## Line Chart: Test Time Search Performance on AMC
### Overview
The chart visualizes the accuracy performance of four search methods (Self-Consistency, Best-of-N, Beam Search, MCTS) across logarithmic generation rollouts (2⁰ to 2⁶). Accuracy is measured on the y-axis (58%–68%), with distinct colored lines representing each method.
### Components/Axes
- **X-axis**: Generation Rollouts (logarithmic scale: 2⁰, 2¹, ..., 2⁶)
- **Y-axis**: Accuracy (%) (linear scale: 58%–68%)
- **Legend**: Located in the bottom-right corner, mapping colors to methods:
- Blue: Self-Consistency
- Orange: Best-of-N
- Green: Beam Search
- Red: MCTS
### Detailed Analysis
1. **Self-Consistency (Blue)**:
- Starts at ~59% (2⁰), increases steadily to ~64% (2⁶), with a plateau at 2⁵–2⁶.
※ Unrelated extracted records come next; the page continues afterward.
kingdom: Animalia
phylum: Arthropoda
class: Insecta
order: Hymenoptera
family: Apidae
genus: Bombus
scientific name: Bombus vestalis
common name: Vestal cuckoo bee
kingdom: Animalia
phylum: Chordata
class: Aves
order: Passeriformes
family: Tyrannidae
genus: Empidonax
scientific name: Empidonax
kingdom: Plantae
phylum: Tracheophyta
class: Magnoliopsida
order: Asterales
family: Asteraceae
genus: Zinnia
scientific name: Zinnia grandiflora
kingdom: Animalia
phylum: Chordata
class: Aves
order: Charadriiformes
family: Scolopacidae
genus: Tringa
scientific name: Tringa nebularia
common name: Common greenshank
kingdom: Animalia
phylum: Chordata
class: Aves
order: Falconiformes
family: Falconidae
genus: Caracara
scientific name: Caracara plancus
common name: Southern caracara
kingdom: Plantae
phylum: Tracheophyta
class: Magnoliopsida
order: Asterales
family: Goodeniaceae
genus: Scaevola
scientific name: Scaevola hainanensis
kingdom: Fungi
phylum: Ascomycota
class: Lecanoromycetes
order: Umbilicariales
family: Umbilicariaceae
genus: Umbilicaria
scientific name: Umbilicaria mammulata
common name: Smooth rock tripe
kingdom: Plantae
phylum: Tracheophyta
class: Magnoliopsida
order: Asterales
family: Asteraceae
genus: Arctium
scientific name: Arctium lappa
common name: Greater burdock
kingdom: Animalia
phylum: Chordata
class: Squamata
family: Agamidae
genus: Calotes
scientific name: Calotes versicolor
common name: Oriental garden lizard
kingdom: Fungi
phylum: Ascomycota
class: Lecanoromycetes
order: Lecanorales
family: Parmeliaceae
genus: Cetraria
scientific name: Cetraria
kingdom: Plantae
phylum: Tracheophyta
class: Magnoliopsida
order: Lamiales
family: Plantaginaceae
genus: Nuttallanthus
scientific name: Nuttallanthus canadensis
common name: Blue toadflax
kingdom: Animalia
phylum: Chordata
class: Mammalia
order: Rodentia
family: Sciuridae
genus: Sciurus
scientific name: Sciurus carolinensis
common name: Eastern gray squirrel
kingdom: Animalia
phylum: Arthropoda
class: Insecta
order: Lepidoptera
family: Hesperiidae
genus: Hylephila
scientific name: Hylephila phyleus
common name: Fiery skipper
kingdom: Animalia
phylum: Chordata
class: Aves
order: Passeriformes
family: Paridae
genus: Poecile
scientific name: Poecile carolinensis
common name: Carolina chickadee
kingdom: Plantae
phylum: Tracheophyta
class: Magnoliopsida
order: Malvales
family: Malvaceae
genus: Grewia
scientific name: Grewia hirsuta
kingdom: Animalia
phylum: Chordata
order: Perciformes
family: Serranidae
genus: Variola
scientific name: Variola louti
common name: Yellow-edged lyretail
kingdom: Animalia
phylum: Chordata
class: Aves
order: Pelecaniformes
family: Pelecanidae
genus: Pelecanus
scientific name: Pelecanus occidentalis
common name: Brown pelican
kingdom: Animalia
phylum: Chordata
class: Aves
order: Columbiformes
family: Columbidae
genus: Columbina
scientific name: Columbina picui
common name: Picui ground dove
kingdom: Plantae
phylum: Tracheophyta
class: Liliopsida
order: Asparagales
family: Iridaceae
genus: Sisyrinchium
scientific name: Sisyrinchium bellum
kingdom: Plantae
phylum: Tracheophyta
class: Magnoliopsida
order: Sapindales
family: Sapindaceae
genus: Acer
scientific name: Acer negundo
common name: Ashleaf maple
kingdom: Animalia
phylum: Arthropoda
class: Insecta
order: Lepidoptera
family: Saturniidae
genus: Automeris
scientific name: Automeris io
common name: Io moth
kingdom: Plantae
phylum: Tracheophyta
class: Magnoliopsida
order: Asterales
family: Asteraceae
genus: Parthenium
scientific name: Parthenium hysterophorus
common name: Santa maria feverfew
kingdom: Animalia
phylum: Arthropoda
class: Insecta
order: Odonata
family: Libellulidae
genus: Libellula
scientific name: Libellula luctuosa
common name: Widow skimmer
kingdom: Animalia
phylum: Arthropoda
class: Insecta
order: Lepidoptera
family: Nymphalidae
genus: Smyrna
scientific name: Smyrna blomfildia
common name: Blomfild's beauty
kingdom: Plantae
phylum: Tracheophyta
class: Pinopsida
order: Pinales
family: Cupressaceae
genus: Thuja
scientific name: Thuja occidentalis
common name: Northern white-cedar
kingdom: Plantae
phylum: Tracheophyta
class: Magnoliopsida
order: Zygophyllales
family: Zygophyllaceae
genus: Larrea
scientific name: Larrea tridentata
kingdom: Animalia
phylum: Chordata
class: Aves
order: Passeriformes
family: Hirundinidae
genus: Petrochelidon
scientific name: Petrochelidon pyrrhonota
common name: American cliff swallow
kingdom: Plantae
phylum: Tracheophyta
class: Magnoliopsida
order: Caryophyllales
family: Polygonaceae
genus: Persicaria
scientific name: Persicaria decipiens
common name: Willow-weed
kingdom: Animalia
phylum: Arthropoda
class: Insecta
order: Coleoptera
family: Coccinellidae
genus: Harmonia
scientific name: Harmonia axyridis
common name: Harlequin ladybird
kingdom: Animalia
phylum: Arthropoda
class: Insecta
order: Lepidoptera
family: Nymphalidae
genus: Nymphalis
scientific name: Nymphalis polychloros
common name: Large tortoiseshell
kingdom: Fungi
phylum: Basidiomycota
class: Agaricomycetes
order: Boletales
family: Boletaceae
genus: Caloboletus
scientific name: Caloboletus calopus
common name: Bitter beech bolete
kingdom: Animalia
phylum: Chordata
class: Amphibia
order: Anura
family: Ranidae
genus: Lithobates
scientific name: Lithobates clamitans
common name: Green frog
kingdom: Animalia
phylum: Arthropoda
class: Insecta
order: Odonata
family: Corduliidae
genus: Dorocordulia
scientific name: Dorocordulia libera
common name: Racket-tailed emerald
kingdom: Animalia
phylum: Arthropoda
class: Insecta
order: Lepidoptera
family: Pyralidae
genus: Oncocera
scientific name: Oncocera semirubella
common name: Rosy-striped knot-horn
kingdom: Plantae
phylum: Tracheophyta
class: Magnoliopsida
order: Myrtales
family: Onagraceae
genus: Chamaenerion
- Values: 59% (2⁰), 59% (2¹), 60% (2²), 61% (2³), 62.5% (2⁴), 64% (2⁵–2⁶).
2. **Best-of-N (Orange)**:
- Begins at ~59% (2⁰), peaks at ~65% (2³), dips to ~64% (2⁴), then rises to ~67% (2⁶).
- Values: 59% (2⁰), 59% (2¹), 63% (2²), 65% (2³), 64% (2⁴), 65% (2⁵), 67% (2⁶).
3. **Beam Search (Green)**:
- Starts at ~59% (2⁰), rises to ~66% (2⁵–2⁶), with a plateau at 2⁵–2⁶.
- Values: 59% (2⁰), 59% (2¹), 60% (2²), 65% (2³), 65% (2⁴), 66% (2⁵–2⁶).
4. **MCTS (Red)**:
- Consistently increases from ~59% (2⁰) to ~67.5% (2⁶), with no plateaus.
- Values: 59% (2⁰), 60% (2¹), 64% (2²), 65% (2³), 66.5% (2⁴), 66.5% (2⁵), 67.5% (2⁶).
### Key Observations
- **MCTS** demonstrates the highest and most consistent growth, outperforming all methods by 2⁶.
- **Best-of-N** shows volatility, peaking at 2³ before recovering at 2⁶.
- **Beam Search** lags initially but matches MCTS at 2⁵–2⁶.
- **Self-Consistency** has the slowest growth, plateauing at 64% by 2⁵.
### Interpretation
The data suggests **MCTS** is the most effective method for improving search accuracy over time, with a clear advantage at higher rollouts. **Best-of-N** and **Beam Search** show competitive performance but with less stability. **Self-Consistency** underperforms relative to others, indicating potential limitations in scalability. The logarithmic x-axis emphasizes performance gains at larger rollouts, highlighting MCTS's efficiency in resource-intensive scenarios.